Immune system-wide Mendelian randomization and triangulation analyses support autoimmunity as a modifiable component in dementia-causing diseases
- PMID: 37118290
- PMCID: PMC10154235
- DOI: 10.1038/s43587-022-00293-x
Immune system-wide Mendelian randomization and triangulation analyses support autoimmunity as a modifiable component in dementia-causing diseases
Abstract
Immune system and blood-brain barrier dysfunction are implicated in the development of Alzheimer's and other dementia-causing diseases, but their causal role remains unknown. We performed Mendelian randomization for 1,827 immune system- and blood-brain barrier-related biomarkers and identified 127 potential causal risk factors for dementia-causing diseases. Pathway analyses linked these biomarkers to amyloid-β, tau and α-synuclein pathways and to autoimmunity-related processes. A phenome-wide analysis using Mendelian randomization-based polygenic risk score in the FinnGen study (n = 339,233) for the biomarkers indicated shared genetic background for dementias and autoimmune diseases. This association was further supported by human leukocyte antigen analyses. In inverse-probability-weighted analyses that simulate randomized controlled drug trials in observational data, anti-inflammatory methotrexate treatment reduced the incidence of Alzheimer's disease in high-risk individuals (hazard ratio compared with no treatment, 0.64, 95% confidence interval 0.49-0.88, P = 0.005). These converging results from different lines of human research suggest that autoimmunity is a modifiable component in dementia-causing diseases.
© 2022. The Author(s).
Conflict of interest statement
H.R. is a full-time employee at Biogen. Biogen had no role in study design, data collection and analysis, decision to publish or preparation of the manuscript. The remaining authors declare no competing interests.

•••••

> [Task statement]: Transcribe the article on autoimmunity and dementia between "Conflict of interest" and "no competing interests.", inclusive. The listing has no connection to the article on autoimmunity and dementia.

(Dataset entries)
•••••

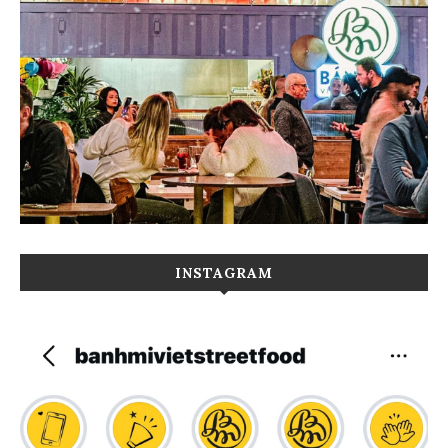
INSTAGRAM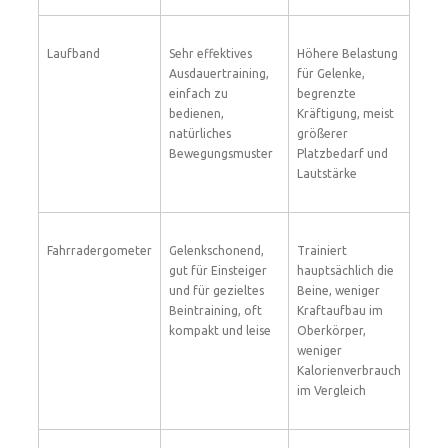
Laufband
Sehr effektives
Höhere Belastung
Ausdauertraining,
für Gelenke,
einfach zu
begrenzte
bedienen,
Kräftigung, meist
natürliches
größerer
Bewegungsmuster
Platzbedarf und
Lautstärke
Fahrradergometer
Gelenkschonend,
Trainiert
gut für Einsteiger
hauptsächlich die
und für gezieltes
Beine, weniger
Beintraining, oft
Kraftaufbau im
kompakt und leise
Oberkörper,
weniger
Kalorienverbrauch
im Vergleich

•••••

> [Task output]:
Conflict of interest statement
H.R. is a full-time employee at Biogen. Biogen had no role in study design, data collection and analysis, decision to publish or preparation of the manuscript. The remaining authors declare no competing interests.